[Saved entries]
____
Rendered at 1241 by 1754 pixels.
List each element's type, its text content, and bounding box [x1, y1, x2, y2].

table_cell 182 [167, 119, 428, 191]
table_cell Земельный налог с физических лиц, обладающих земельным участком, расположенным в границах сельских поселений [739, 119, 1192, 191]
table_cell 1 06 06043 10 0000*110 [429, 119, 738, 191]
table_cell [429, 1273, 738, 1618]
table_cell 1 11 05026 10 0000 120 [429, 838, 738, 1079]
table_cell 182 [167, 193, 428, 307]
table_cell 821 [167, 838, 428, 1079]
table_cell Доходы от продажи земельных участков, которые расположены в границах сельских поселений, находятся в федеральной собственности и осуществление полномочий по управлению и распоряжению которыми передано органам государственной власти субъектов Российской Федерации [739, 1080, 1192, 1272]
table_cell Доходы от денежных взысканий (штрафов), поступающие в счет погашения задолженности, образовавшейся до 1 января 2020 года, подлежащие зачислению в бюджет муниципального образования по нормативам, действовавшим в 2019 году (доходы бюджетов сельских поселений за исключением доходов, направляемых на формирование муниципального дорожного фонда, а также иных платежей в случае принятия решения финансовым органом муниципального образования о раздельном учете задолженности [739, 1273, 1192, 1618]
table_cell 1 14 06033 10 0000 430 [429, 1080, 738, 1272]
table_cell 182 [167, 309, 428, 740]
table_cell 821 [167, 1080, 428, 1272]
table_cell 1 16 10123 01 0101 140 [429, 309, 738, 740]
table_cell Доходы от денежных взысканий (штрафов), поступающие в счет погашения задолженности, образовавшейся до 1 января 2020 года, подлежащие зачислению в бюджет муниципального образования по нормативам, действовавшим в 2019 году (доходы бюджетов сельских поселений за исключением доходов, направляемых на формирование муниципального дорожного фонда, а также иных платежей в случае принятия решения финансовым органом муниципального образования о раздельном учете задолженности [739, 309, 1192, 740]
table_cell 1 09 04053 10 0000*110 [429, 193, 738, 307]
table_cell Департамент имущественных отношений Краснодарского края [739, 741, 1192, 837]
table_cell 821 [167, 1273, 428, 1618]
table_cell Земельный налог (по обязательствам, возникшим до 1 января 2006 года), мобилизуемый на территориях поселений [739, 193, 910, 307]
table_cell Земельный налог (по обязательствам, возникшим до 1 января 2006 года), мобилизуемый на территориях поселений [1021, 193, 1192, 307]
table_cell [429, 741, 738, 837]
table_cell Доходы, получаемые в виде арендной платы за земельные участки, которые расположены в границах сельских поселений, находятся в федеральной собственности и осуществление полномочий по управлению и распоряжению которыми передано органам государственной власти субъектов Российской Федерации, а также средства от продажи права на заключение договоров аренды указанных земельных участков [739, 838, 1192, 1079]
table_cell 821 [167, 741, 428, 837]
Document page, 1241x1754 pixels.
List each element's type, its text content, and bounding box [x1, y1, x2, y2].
____
What to work on » Copy out the lines above that hold the string "обязательствам".

Answer to this exercise »
table_cell Земельный налог (по обязательствам, возникшим до 1 января 2006 года), мобилизуемый на территориях поселений [739, 193, 910, 307]
table_cell Земельный налог (по обязательствам, возникшим до 1 января 2006 года), мобилизуемый на территориях поселений [1021, 193, 1192, 307]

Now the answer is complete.